Why people think "reading" CLRS completely is impossible?

If you search for "CLRS" in Google, in Jun 2011, you would find a link which ask "How many programmers recommending “Introduction to algorithms” by CLRS actually read whole book?"

This is a valid question.  In a way, it is similar to "How many people recommending "Feynmann Lecture of Physics" actually read the whole book?" or "How many people actually read Dickens? Austen? Tolstoy? Dostoevsky?" or even "Tolkien?".   In my way of thinking, I think people who have doubt about reading CLRS is possible don't really have issues in programming and algorithmic study.   What they don't grasp is how reading and understanding works. 

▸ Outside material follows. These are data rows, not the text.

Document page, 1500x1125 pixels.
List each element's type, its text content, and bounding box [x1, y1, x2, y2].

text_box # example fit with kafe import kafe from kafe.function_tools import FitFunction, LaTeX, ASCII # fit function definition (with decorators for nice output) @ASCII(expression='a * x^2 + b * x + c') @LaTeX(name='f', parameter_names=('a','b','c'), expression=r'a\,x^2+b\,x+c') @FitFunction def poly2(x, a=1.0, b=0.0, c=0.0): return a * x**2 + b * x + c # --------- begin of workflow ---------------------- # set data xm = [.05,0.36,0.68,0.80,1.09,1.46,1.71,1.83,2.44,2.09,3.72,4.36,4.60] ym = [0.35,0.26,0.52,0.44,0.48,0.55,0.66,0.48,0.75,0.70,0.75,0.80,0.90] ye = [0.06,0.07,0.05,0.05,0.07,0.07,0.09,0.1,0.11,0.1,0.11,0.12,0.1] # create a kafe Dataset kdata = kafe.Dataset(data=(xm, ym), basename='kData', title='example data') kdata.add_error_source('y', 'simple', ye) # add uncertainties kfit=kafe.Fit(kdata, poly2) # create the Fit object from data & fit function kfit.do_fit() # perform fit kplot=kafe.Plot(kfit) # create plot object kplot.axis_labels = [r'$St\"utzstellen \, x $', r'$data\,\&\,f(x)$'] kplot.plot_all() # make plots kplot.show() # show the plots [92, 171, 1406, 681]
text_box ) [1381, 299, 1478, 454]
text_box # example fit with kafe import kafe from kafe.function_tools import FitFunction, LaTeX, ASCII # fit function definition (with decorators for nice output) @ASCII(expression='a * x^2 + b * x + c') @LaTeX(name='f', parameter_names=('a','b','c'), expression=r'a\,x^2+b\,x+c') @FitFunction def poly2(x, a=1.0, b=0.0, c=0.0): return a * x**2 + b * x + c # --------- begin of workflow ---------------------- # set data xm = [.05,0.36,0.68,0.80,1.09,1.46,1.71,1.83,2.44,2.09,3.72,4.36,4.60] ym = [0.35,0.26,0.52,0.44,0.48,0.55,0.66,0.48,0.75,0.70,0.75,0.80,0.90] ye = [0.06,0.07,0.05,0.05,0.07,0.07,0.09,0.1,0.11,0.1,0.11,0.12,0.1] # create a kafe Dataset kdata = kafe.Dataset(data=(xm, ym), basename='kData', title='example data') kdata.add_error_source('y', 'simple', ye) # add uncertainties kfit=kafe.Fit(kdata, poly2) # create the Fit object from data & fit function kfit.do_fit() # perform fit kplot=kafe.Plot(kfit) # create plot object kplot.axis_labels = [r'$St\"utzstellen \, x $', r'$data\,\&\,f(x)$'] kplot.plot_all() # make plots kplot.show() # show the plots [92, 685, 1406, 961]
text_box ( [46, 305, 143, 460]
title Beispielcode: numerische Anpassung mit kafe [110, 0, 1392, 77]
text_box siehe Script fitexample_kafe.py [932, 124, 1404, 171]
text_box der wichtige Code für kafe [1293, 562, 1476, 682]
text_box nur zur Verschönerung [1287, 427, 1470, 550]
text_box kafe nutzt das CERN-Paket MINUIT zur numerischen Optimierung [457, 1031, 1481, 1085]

Most of us can read.  The difference is mostly an issue about speed and understanding.   Speed is easy to understand,  sparing technicalities, the number of characters divided by the time you spent to read the whole book.   

But what is understanding then?  This is the core of the issues.  This is a tough problem but in many types of work, there are simple answer.   Let's work try to work out this kind of simple answer first.  For example, in fictional work, one can ask simply what is the plot of the story.   A deeper level, one can a detail chronology of all characters that include identifying their names, what they have done.   We also want to identify all their interactions.  


What is even deeper level?  That could be analysis on the text of the work (Many did that on famous book such as ... well Bible).  It could also be an intelligent guess of what the author *really* want to say.  That's what critics do.  It could be a comparison study of what this book compare with other similar books.  Does it has philosophical meaning?  Then philosophers would want to analyze its philosophical implications.  Is it about mind and body?  Monism vs Dualism?  Theist vs Atheist?    Is the book an expression of artistry?  Then a thinking of whether this book is "beautiful".   This is domain of beauty?


So what do we see here?  Understanding of a book seems to be a representation of a book in different type of knowledge.   Some representation is cruder (like just knowing the plot and the title).   Some representation is certainly more complicated and difficult to understand.  

Now a lot of contention of whether one can completely read a book lie on that it is not easy to agree what "reading" really means.   This is not just an issue of computer science books.  It is also an issue of any books.    So we should clarify that first for our subject, CLRS.   How do we define "understanding" of an algorithm?  


In fact from the example of fiction, one can see a proper definition of understanding depends on what representation of understanding should we use.   Many programmers, when they argue about this problem simply ignore this simple fact.    That's fuzzy thinking.  It's a big no-no for programmers.   What are some other types of fuzzy thinking one can think of? I can imagine couple of others.  Here is a big one.
  • "After I read the book for the first time, I will be able to use any algorithms in the book at ease."
My bet is that it is how many programmer are thinking.  After reading one single book, we become some type of super programmer and we end up able to solve all issues in work. 

Wrong.  For a book like CLRS, even if you finish reading the book and complete all exercises yourself (meaning: without any help, you can answer all the exercises).   You still need to learn.   There are parts of CLRS need to be complemented by other books.   Its sorting section is known to be less practical than Sedgewick AIC,  its theoretical depth is known to be shallower than TAOCP.  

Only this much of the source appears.